То ли начальство почувствовало все это, то ли че, но больше никто нашей воли не нарушал…
Такие письма, как школьные сочинения, не нуждались в ответе. Мне казалось, что они не имеют ко мне отношения, и, привыкнув, что она не отвечает на вопросы, я не спросила, как сложилась жизнь тех девчушек, которым не надо было кавалеров в такие–то годы, когда женихов не хватало! — моя баба Тася воспитывала дочерей по–другому… Да если б я и спросила, если б она и ответила, о себе она бы почти ничего не сказала. Ее совсем не интересовала какая–то Елена Николаевна.
И вот однажды в первое же теплое мартовское воскресенье я отправилась с маленьким десятимесячным Сережкой в наш заповедный лес — по насту.
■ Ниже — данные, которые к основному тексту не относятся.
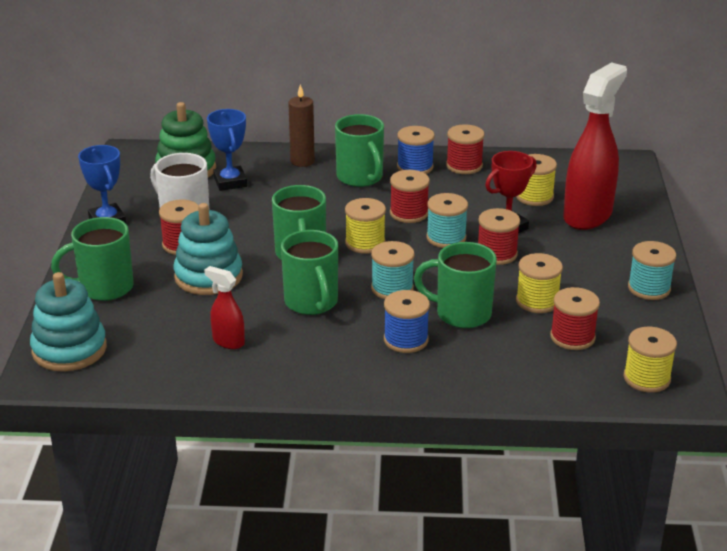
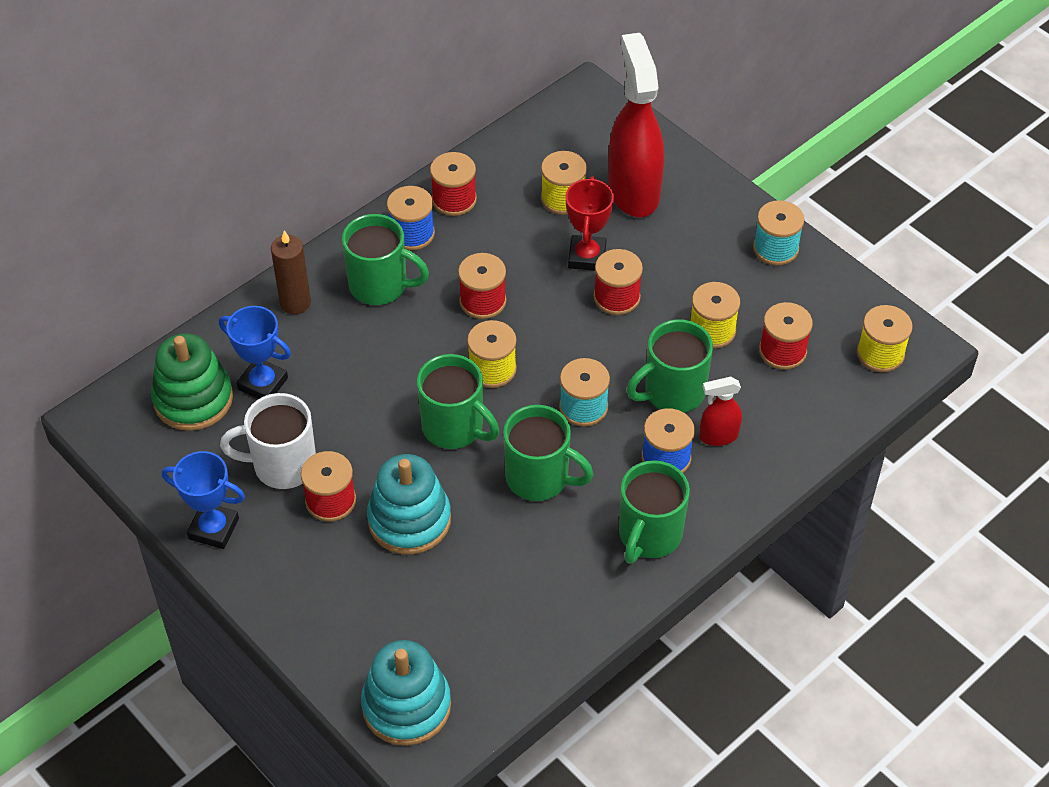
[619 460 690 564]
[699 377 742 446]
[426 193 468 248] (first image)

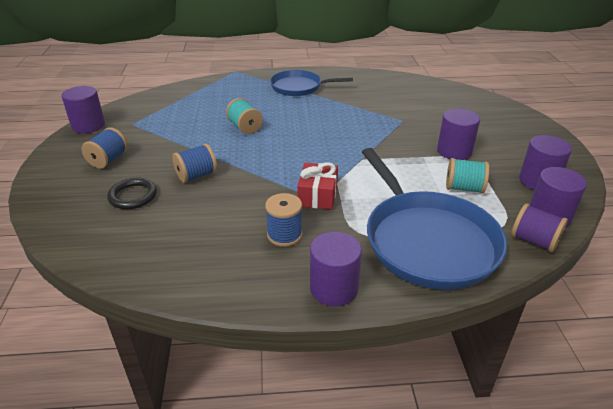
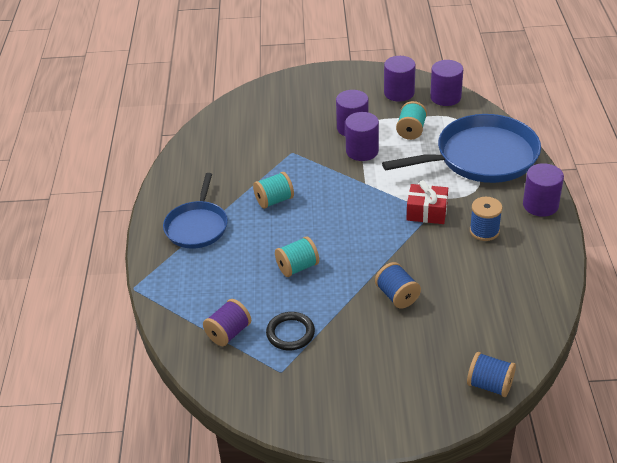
[345 112 379 161]
[467 352 516 397]
[266 312 315 350]
[203 299 251 346]
[253 172 294 209]

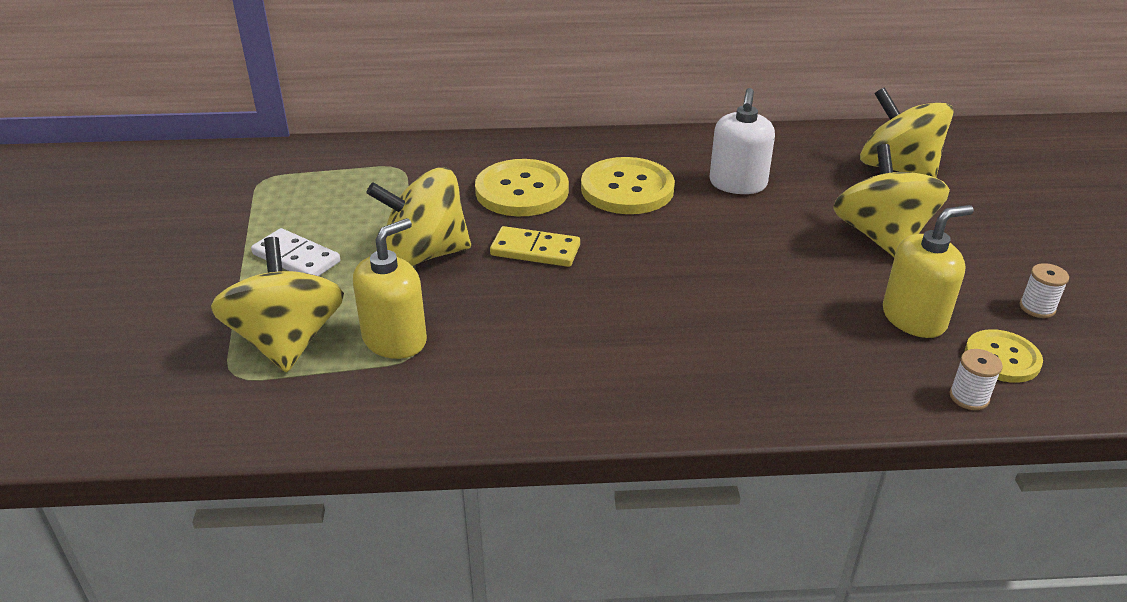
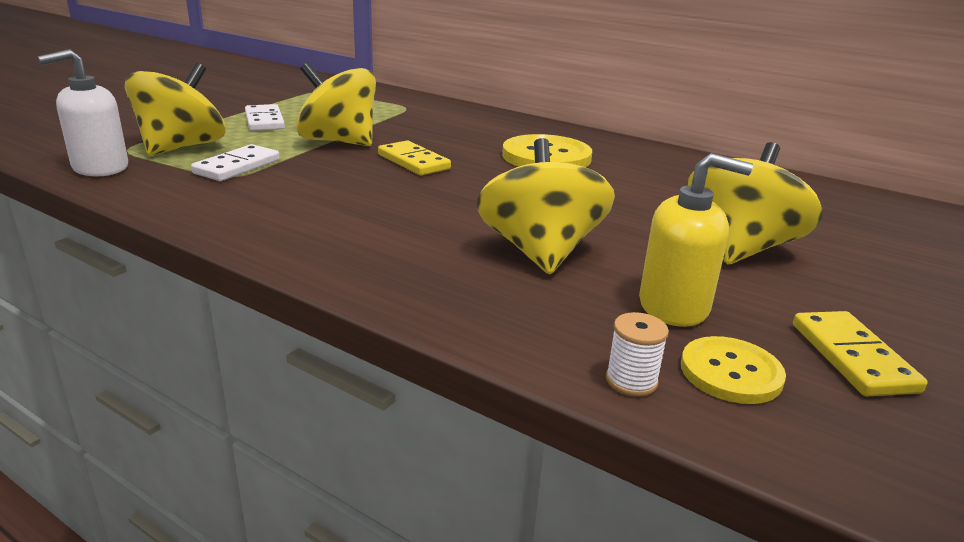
[191 144 280 181]
[475 159 569 216] (first image)
[38 49 128 176]
[477 138 615 275]
[793 311 927 396]

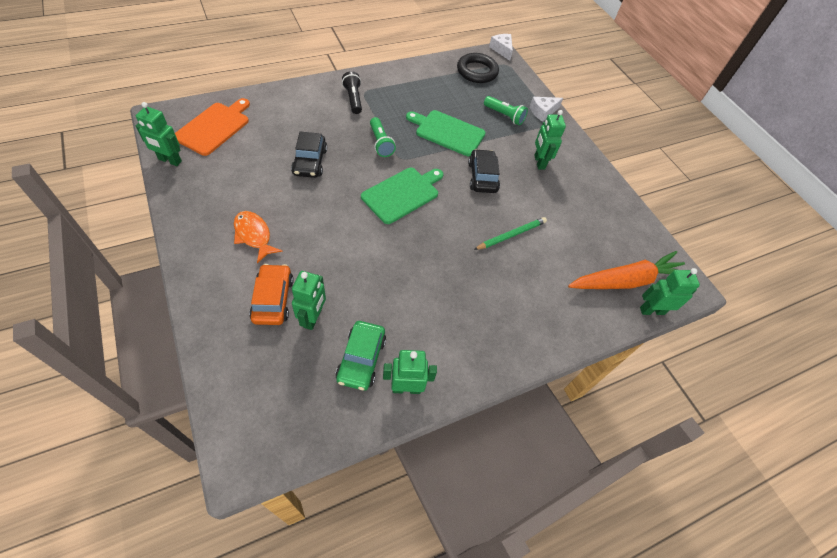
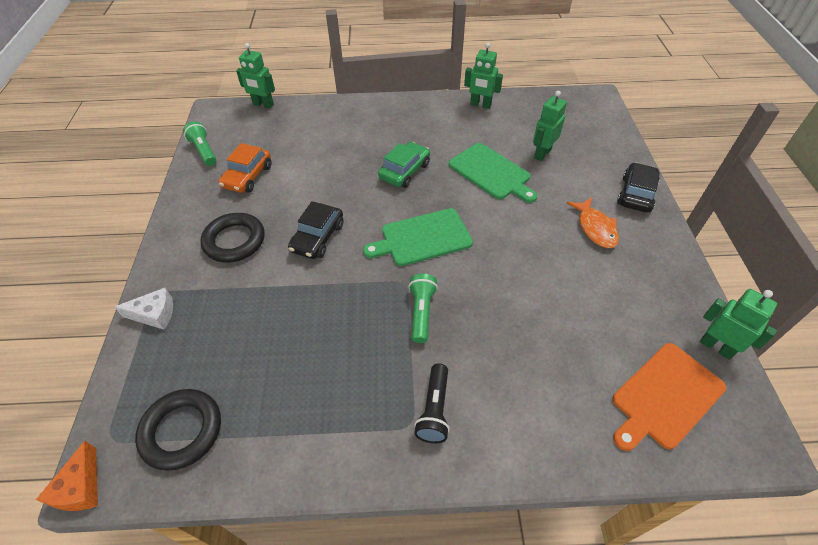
[219 143 272 193]
[617 162 660 212]
[378 142 430 188]
[449 143 537 203]
[474 217 547 250] (first image)
[183 121 216 166]
[36 441 98 511]
[201 213 265 263]
[568 251 685 289] (first image)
Сережка — Серенький — Ижься это мой племянник, который жил у нас с мамой одну зиму (мама первые два года жила со мной, не отпустила меня одну, зная, что я быстренько сгину в деревне с голоду и с холоду — так бы и было!). А Сережу моя сестра–геолог, помаявшись в полевых условиях где–то в Карелии, привезла к маме на зиму.